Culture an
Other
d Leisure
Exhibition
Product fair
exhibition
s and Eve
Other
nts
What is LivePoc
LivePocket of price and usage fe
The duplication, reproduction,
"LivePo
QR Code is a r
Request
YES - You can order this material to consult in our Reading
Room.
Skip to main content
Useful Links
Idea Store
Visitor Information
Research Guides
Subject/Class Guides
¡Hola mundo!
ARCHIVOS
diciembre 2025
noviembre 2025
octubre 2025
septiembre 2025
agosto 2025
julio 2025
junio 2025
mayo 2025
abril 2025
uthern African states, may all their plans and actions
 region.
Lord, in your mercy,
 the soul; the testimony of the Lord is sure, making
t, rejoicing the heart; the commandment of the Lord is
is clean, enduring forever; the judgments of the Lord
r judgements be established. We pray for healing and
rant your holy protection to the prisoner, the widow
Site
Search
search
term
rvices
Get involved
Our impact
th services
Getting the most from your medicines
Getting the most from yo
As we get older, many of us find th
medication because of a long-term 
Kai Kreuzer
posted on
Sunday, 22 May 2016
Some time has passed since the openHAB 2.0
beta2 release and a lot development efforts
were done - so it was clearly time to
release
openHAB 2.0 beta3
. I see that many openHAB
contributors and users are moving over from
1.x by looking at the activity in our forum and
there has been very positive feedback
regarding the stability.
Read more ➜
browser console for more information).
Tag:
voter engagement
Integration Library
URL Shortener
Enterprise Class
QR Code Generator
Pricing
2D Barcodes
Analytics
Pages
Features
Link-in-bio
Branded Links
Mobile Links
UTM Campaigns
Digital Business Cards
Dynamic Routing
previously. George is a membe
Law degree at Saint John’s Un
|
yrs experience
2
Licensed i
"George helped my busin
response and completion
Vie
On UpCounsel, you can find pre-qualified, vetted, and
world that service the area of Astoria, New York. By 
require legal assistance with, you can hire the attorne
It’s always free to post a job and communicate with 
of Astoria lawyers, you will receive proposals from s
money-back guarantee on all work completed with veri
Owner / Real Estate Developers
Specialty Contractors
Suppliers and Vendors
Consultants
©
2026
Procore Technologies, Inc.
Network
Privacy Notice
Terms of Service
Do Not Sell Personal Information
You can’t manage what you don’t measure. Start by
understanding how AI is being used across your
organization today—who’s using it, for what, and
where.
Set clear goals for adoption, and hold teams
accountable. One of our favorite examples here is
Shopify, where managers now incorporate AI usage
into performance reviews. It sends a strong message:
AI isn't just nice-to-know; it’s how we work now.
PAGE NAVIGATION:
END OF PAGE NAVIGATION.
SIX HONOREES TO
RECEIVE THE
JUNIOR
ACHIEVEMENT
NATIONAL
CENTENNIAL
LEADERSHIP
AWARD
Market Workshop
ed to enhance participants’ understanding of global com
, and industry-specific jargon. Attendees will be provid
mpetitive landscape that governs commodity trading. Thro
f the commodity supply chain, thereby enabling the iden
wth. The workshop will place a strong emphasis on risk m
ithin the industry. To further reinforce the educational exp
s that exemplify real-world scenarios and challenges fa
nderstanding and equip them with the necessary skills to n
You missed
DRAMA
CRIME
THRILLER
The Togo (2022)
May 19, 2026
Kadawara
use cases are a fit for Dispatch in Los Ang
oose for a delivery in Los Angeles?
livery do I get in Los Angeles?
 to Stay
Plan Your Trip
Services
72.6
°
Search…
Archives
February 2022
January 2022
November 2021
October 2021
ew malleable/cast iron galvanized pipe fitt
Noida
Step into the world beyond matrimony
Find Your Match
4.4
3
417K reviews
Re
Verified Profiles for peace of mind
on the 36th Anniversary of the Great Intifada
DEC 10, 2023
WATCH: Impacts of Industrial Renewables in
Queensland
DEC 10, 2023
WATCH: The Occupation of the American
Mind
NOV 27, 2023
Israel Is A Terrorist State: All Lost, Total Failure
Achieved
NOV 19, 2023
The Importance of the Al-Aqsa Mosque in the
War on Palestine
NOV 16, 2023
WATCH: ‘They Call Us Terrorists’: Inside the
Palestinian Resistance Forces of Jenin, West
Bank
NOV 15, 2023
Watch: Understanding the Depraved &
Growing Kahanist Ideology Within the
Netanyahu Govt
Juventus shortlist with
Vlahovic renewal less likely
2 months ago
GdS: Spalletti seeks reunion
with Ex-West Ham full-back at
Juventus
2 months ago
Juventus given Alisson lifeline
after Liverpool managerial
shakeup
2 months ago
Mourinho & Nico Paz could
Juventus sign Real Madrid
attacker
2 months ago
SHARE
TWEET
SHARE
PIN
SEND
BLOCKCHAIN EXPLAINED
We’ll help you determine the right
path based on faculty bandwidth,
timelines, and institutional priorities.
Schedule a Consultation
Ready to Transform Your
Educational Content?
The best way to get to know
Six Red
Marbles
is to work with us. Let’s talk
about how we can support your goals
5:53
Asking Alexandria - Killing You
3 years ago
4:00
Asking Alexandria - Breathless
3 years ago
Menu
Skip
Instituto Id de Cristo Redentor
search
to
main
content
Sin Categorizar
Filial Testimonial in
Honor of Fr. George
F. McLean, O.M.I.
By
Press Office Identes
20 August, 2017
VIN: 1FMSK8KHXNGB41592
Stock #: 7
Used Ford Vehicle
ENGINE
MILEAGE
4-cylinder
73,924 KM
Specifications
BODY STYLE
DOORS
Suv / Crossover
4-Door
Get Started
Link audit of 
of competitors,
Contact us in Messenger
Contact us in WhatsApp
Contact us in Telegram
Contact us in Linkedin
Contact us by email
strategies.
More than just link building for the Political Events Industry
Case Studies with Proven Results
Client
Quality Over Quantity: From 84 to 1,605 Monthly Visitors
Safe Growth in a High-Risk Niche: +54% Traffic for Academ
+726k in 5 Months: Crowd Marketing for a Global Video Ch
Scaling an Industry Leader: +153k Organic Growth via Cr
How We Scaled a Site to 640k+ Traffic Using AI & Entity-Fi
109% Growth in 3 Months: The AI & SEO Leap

^^^^

GOAL OF THE EXERCISE:
What must be returned is only the number of lines in the records that hold the word "Getting".

RESULT OF THE TASK:
2